Task inputs
■ ■ ■ ■ ■ ■ ■

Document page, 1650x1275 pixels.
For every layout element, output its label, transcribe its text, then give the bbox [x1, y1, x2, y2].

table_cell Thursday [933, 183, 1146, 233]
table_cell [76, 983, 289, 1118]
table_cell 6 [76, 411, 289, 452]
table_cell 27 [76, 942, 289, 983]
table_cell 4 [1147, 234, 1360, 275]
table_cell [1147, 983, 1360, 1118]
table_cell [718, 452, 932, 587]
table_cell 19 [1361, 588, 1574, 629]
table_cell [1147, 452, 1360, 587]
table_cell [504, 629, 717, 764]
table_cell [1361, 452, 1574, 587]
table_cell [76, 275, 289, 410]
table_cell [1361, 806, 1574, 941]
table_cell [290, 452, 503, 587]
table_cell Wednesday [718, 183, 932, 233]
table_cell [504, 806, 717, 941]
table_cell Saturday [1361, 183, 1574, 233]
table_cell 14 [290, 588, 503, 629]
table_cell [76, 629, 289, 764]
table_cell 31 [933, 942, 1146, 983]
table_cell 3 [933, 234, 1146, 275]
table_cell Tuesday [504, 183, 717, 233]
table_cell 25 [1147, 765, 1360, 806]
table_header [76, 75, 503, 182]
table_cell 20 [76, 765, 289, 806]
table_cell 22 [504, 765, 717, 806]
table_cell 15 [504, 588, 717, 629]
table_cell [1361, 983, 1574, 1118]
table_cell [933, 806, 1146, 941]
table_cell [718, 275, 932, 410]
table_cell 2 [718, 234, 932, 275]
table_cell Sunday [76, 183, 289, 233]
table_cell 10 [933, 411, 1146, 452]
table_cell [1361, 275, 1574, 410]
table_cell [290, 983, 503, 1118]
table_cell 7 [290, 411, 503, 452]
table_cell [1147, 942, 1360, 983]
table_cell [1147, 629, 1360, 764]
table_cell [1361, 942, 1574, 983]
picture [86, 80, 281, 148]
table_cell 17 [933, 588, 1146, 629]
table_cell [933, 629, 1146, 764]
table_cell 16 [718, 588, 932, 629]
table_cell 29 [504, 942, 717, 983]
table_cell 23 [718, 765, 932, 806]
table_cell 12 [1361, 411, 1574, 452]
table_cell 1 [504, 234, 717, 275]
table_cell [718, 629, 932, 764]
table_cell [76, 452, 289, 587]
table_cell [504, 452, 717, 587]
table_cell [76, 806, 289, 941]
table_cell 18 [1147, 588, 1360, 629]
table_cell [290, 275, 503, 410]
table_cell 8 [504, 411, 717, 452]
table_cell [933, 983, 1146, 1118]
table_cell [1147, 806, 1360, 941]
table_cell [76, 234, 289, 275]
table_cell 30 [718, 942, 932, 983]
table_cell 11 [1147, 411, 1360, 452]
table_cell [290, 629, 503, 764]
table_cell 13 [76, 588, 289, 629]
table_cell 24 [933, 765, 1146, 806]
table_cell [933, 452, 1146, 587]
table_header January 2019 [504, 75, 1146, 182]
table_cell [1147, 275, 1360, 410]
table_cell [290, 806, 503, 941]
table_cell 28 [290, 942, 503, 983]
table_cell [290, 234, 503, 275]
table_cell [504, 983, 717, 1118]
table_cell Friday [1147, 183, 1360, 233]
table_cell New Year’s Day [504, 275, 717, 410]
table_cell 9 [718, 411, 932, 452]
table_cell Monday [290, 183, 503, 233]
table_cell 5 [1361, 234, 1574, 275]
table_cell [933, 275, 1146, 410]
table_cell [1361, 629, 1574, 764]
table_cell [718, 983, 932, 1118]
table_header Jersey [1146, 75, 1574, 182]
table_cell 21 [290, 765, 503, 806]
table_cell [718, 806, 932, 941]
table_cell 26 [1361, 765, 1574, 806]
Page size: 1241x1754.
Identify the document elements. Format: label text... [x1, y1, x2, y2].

■ ■ ■ ■ ■ ■ ■

All of the data above should be reproduced word for word.

Result for this exercise
Document page, 1650x1275 pixels.
For every layout element, output its label, transcribe its text, then give the bbox [x1, y1, x2, y2].

table_cell Thursday [933, 183, 1146, 233]
table_cell [76, 983, 289, 1118]
table_cell 6 [76, 411, 289, 452]
table_cell 27 [76, 942, 289, 983]
table_cell 4 [1147, 234, 1360, 275]
table_cell [1147, 983, 1360, 1118]
table_cell [718, 452, 932, 587]
table_cell 19 [1361, 588, 1574, 629]
table_cell [1147, 452, 1360, 587]
table_cell [504, 629, 717, 764]
table_cell [1361, 452, 1574, 587]
table_cell [76, 275, 289, 410]
table_cell [1361, 806, 1574, 941]
table_cell [290, 452, 503, 587]
table_cell Wednesday [718, 183, 932, 233]
table_cell [504, 806, 717, 941]
table_cell Saturday [1361, 183, 1574, 233]
table_cell 14 [290, 588, 503, 629]
table_cell [76, 629, 289, 764]
table_cell 31 [933, 942, 1146, 983]
table_cell 3 [933, 234, 1146, 275]
table_cell Tuesday [504, 183, 717, 233]
table_cell 25 [1147, 765, 1360, 806]
table_header [76, 75, 503, 182]
table_cell 20 [76, 765, 289, 806]
table_cell 22 [504, 765, 717, 806]
table_cell 15 [504, 588, 717, 629]
table_cell [1361, 983, 1574, 1118]
table_cell [933, 806, 1146, 941]
table_cell [718, 275, 932, 410]
table_cell 2 [718, 234, 932, 275]
table_cell Sunday [76, 183, 289, 233]
table_cell 10 [933, 411, 1146, 452]
table_cell [1361, 275, 1574, 410]
table_cell [290, 983, 503, 1118]
table_cell 7 [290, 411, 503, 452]
table_cell [1147, 942, 1360, 983]
table_cell [1147, 629, 1360, 764]
table_cell [1361, 942, 1574, 983]
picture [86, 80, 281, 148]
table_cell 17 [933, 588, 1146, 629]
table_cell [933, 629, 1146, 764]
table_cell 16 [718, 588, 932, 629]
table_cell 29 [504, 942, 717, 983]
table_cell 23 [718, 765, 932, 806]
table_cell 12 [1361, 411, 1574, 452]
table_cell 1 [504, 234, 717, 275]
table_cell [718, 629, 932, 764]
table_cell [76, 452, 289, 587]
table_cell [504, 452, 717, 587]
table_cell [76, 806, 289, 941]
table_cell 18 [1147, 588, 1360, 629]
table_cell [290, 275, 503, 410]
table_cell 8 [504, 411, 717, 452]
table_cell [933, 983, 1146, 1118]
table_cell [1147, 806, 1360, 941]
table_cell [76, 234, 289, 275]
table_cell 30 [718, 942, 932, 983]
table_cell 11 [1147, 411, 1360, 452]
table_cell [290, 629, 503, 764]
table_cell 13 [76, 588, 289, 629]
table_cell 24 [933, 765, 1146, 806]
table_cell [933, 452, 1146, 587]
table_header January 2019 [504, 75, 1146, 182]
table_cell [1147, 275, 1360, 410]
table_cell [290, 806, 503, 941]
table_cell 28 [290, 942, 503, 983]
table_cell [290, 234, 503, 275]
table_cell [504, 983, 717, 1118]
table_cell Friday [1147, 183, 1360, 233]
table_cell New Year’s Day [504, 275, 717, 410]
table_cell 9 [718, 411, 932, 452]
table_cell Monday [290, 183, 503, 233]
table_cell 5 [1361, 234, 1574, 275]
table_cell [933, 275, 1146, 410]
table_cell [1361, 629, 1574, 764]
table_cell [718, 983, 932, 1118]
table_header Jersey [1146, 75, 1574, 182]
table_cell 21 [290, 765, 503, 806]
table_cell [718, 806, 932, 941]
table_cell 26 [1361, 765, 1574, 806]
Page size: 1241x1754.
Identify the document elements. Format: label text... [x1, y1, x2, y2].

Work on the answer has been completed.